▶ _Goal of the exercise_
Extract each line from the items below that contains the string "Sorcery".
+---+
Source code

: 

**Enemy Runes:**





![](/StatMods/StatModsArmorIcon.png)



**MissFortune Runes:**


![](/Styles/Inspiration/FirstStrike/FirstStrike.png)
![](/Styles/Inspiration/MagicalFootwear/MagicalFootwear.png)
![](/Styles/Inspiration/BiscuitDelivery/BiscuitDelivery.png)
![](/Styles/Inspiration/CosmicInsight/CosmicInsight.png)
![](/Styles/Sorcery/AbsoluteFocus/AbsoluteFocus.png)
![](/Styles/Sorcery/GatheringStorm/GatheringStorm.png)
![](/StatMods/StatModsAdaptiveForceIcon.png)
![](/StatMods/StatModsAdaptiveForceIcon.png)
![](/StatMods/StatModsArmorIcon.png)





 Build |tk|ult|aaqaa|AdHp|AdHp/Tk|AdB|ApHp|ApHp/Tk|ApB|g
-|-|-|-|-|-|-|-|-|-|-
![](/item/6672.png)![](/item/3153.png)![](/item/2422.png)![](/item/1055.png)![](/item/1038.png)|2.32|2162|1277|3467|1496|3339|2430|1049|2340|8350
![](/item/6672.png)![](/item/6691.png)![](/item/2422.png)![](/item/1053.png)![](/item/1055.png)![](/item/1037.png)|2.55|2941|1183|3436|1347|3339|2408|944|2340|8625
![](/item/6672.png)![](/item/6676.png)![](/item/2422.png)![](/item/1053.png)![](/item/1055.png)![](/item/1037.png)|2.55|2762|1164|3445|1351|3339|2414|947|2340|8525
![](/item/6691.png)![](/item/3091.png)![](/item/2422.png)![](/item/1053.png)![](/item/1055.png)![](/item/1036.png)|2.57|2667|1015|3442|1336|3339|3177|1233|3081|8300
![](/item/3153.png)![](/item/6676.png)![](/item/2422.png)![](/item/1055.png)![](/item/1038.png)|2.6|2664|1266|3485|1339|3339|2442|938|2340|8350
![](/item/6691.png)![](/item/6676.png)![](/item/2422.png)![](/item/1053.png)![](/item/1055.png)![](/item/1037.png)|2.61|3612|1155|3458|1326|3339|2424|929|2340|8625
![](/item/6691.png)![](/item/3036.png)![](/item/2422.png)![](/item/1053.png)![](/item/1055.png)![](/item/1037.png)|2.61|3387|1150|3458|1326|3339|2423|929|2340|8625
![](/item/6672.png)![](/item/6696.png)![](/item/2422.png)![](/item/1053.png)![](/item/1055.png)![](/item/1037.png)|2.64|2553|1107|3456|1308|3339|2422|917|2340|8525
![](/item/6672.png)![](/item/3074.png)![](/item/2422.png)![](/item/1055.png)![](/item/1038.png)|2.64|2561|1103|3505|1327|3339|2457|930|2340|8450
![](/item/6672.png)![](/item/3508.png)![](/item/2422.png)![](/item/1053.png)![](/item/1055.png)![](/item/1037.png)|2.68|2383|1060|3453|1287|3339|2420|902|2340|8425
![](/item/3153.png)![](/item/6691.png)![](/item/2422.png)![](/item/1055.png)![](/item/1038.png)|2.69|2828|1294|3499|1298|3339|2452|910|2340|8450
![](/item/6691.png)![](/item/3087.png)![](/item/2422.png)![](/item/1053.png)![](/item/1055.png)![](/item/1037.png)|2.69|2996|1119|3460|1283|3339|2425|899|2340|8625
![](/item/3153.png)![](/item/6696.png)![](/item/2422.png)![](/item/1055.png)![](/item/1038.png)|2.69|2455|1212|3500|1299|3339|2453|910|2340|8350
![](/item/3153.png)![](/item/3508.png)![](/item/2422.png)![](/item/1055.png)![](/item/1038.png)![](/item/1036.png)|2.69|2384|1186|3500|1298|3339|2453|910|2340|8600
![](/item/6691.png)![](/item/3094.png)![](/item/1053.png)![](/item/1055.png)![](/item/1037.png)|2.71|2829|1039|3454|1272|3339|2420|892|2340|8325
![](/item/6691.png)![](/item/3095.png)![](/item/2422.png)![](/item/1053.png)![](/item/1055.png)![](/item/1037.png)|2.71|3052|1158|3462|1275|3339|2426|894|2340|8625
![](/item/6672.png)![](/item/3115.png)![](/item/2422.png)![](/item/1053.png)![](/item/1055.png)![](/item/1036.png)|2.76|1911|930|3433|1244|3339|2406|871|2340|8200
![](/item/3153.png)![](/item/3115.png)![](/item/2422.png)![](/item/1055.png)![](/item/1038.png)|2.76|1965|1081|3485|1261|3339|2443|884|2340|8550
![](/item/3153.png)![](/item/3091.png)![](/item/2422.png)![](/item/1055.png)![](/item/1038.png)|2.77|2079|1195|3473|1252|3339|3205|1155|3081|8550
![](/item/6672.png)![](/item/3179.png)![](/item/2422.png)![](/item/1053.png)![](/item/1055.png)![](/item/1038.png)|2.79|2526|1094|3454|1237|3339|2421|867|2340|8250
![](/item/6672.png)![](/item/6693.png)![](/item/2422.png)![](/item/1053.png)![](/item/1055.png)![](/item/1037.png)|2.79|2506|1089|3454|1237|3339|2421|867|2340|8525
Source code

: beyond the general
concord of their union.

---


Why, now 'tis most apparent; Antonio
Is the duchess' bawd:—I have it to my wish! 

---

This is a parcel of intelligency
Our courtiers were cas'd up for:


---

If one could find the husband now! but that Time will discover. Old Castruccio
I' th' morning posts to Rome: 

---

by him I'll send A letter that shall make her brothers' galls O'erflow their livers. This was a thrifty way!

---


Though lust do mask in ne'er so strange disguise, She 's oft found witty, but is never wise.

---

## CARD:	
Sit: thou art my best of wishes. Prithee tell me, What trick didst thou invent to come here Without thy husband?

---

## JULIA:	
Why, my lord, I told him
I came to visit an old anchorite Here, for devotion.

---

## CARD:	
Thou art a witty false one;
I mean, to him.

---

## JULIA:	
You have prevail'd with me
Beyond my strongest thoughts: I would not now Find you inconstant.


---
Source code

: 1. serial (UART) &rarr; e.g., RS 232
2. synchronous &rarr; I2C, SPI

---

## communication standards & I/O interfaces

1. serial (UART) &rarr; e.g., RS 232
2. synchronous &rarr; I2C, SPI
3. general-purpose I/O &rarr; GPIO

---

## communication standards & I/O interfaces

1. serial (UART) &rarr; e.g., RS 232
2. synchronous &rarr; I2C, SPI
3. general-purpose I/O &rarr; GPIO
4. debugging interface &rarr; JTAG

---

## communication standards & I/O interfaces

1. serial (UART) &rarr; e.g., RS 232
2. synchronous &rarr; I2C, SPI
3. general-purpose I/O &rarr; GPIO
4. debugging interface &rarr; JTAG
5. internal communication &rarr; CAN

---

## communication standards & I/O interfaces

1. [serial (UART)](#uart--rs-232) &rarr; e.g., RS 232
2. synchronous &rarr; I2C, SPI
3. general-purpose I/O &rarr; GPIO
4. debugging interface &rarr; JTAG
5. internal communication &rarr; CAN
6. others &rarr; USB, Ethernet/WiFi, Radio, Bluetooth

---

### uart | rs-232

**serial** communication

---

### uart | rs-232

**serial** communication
+---+
▶ _Answer to this task_
![](/Styles/Sorcery/AbsoluteFocus/AbsoluteFocus.png)
![](/Styles/Sorcery/GatheringStorm/GatheringStorm.png)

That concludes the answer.